Taiwanese chip sales leap 28 percent in Q1

Taiwanese chip sales leap 28 percent in Q1

Chip sales by Taiwanese firms rose 28 percent in first quarter, a sign of robust strength in the chip industry.

Semiconductor sales by Taiwanese companies climbed 28 per cent in the first quarter, a sign of robust strength in the chip industry, since many products are made or finished on the island.

Taiwanese chip industry sales totaled $NT307 billion ($US9.44 billion as of March 31, the end of the period being reported) in the first quarter, up from $NT240.7 billion during the same time last year, according to the Taiwan Semiconductor Industry Association (TSIA).

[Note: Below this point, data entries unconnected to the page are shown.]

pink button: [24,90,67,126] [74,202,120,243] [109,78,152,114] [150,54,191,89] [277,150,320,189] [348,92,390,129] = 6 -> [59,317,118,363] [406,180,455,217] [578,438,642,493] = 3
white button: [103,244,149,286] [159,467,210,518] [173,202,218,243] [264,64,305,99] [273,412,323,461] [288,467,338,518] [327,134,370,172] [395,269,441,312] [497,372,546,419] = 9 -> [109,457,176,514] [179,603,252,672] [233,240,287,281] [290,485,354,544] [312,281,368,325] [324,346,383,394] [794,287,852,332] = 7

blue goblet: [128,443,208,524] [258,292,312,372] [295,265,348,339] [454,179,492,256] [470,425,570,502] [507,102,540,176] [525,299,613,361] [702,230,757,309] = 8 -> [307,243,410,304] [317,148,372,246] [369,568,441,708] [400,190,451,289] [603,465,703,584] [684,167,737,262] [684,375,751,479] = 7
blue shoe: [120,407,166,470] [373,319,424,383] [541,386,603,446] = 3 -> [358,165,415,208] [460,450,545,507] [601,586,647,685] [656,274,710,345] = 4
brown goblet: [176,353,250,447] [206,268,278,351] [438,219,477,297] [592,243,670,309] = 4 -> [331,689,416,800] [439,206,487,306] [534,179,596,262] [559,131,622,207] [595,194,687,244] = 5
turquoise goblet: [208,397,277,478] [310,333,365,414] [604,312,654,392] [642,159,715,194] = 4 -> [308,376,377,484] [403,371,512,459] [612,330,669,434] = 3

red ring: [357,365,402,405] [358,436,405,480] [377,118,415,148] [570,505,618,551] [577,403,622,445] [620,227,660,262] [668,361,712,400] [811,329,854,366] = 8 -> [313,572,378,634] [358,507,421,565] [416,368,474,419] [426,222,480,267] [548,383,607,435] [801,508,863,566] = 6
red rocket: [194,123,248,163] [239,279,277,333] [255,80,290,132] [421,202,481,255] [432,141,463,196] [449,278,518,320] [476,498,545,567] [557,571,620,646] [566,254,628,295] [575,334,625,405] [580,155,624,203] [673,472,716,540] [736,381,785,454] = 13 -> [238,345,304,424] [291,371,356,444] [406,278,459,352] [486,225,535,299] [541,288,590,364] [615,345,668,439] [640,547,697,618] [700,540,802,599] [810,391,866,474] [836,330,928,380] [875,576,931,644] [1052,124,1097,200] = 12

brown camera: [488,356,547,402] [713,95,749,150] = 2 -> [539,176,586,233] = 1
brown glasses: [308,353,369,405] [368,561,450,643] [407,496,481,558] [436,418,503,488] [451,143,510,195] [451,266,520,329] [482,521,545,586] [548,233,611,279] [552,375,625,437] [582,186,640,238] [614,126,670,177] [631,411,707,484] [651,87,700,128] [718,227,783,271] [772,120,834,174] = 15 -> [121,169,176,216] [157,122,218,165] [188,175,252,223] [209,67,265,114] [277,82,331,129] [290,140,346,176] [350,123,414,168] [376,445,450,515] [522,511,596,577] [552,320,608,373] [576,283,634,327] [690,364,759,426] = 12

Chip testing and packaging sales rose the most, by over a third, thanks to demand for handsets and other communications gear. Companies in this sector put the finishing touches on chips by testing them for defects and placing them inside protective materials.

Taiwanese semiconductor design houses took second place, with 27 per cent growth, mainly due to strong sales of chips used in LCD displays. Brisk sales of LCD monitors, laptops and LCD TVs during the first quarter continued to boost Taiwan's LCD chip designers.

Chip manufacturing companies, including contract chipmakers such as Taiwan Semiconductor Manufacturing, and DRAM makers accounted for the lion's share of Taiwanese chip sales, but grew at a slightly slower pace than the rest of the island's chip industry at 26 per cent.

Frugality helped the contract chipmakers most during the first quarter, according to TSIA. Conservative investment in new production lines over the past few years has meant the contract chipmakers are benefitting from the ability to keep prices high since factories can barely keep up with demand.

Taiwan is home to several global leaders in the chip industry. TSMC is the world's largest contract chipmaker, producing chips for customers ranging from Texas Instruments to Nvidia. Advanced Semiconductor Engineering is the biggest global chip testing and packaging company and MediaTek is the top designer of chips for optical drives such as DVD players.